Vancouver from the air: seaplane tours offering a bird’s eye view of wildlife and island living are a highlight of a trip to Canada’s Northwest
- Vancouver in British Columbia, Canada, is within easy reach of many offshore islands as well as myriad inland lakes and rivers
- Scheduled seaplane services, charters and tours are a great way to see the area’s natural beauty, sleepy villages and privately owned islands
Still several blocks away on the walk down to Vancouver’s harbour, you can hear the distant hum of highly tuned turboprops as seaplanes taxi out, then accelerate to unstick themselves from the water and take to the air.

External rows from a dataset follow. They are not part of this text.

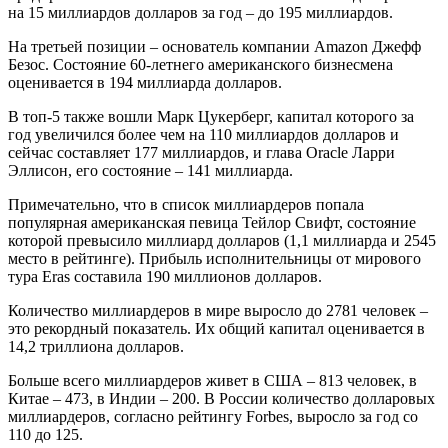
на 15 миллиардов долларов за год – до 195 миллиардов.
На третьей позиции – основатель компании Amazon Джефф
Безос. Состояние 60-летнего американского бизнесмена
оценивается в 194 миллиарда долларов.
В топ-5 также вошли Марк Цукерберг, капитал которого за
год увеличился более чем на 110 миллиардов долларов и
сейчас составляет 177 миллиардов, и глава Oracle Ларри
Эллисон, его состояние – 141 миллиарда.
Примечательно, что в список миллиардеров попала
популярная американская певица Тейлор Свифт, состояние
которой превысило миллиард долларов (1,1 миллиарда и 2545
место в рейтинге). Прибыль исполнительницы от мирового
тура Eras составила 190 миллионов долларов.
Количество миллиардеров в мире выросло до 2781 человек –
это рекордный показатель. Их общий капитал оценивается в
14,2 триллиона долларов.
Больше всего миллиардеров живет в США – 813 человек, в
Китае – 473, в Индии – 200. В России количество долларовых
миллиардеров, согласно рейтингу Forbes, выросло за год со
110 до 125.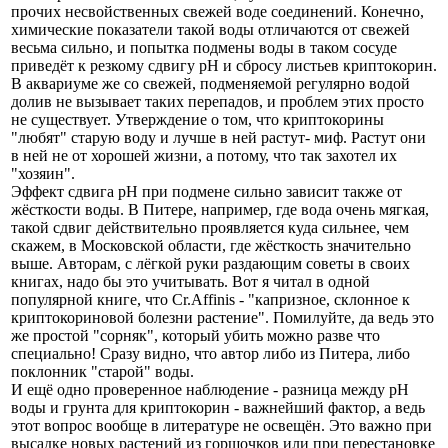
прочих несвойственных свежей воде соединений. Конечно,
химические показатели такой воды отличаются от свежей
весьма сильно, и попытка подмены воды в таком сосуде
приведёт к резкому сдвигу pH и сбросу листьев криптокорин.
В аквариуме же со свежей, подменяемой регулярно водой
долив не вызывает таких перепадов, и проблем этих просто
не существует. Утверждение о том, что криптокорины
"любят" старую воду и лучше в ней растут- миф. Растут они
в ней не от хорошей жизни, а потому, что так захотел их
"хозяин".
Эффект сдвига pH при подмене сильно зависит также от
жёсткости воды. В Питере, например, где вода очень мягкая,
такой сдвиг действительно проявляется куда сильнее, чем
скажем, в Московской области, где жёсткость значительно
выше. Авторам, с лёгкой руки раздающим советы в своих
книгах, надо бы это учитывать. Вот я читал в одной
популярной книге, что Cr.Affinis - "капризное, склонное к
криптокориновой болезни растение". Помилуйте, да ведь это
же простой "сорняк", который убить можно разве что
специально! Сразу видно, что автор либо из Питера, либо
поклонник "старой" воды.
И ещё одно проверенное наблюдение - разница между pH
воды и грунта для криптокорин - важнейший фактор, а ведь
этот вопрос вообще в литературе не освещён. Это важно при
высадке новых растений из горшочков или при перестановке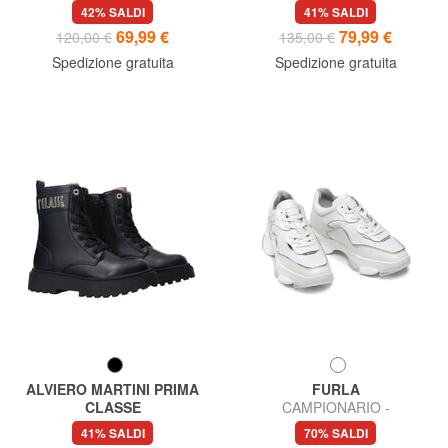
GEO Sneakers alte
GEO Stivali alti
42% SALDI
41% SALDI
69,99 €
79,99 €
120,00 €
135,00 €
Spedizione gratuita
Spedizione gratuita
ALVIERO MARTINI PRIMA
FURLA
CLASSE
CAMPIONARIO -
GEO Anfibi
WONDERLACE UP Sneakers
41% SALDI
70% SALDI
Donna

Lines of the ungainly aircraft, which look like overgrown insects in clogs, are moored outside the smart modern terminal at the water’s edge, where check-in is brief and free of hassle, and there’s time to sit in a comfy chair with a free coffee and admire the panorama before a short walk along a quay to board.
“I’m ready at the ball,” radios the pilot, after a short taxi to a fluorescent buoy. Then the engine noise climbs to a whine and the plane makes a short dash across the water before climbing over cranes and cruise ships, superyachts and sailing boats, for a drone’s-eye view of the cross-harbour Lion’s Gate suspension bridge connecting the leafy bulge of Stanley Park to the mountainous North Shore.
The highlight of a trip to Canada’s Pacific northwest is this opportunity to experience an antidote to the humdrum effortlessness of modern aviation, as well as to see the mountainous, island-strewn and fjord-riven coastline from the air – not from the high altitude of airliners, but from merely hundreds of feet up in a 14-passenger DHC-3 Turbine Otter seaplane, or something even smaller.
Vancouver’s harbour is abuzz all day with scheduled seaplane services to coastal hamlets and islands, and there are seaplane tours that range from a 20-minute circle over the city to whole-day expeditions to pretty spots with time for a picnic before returning.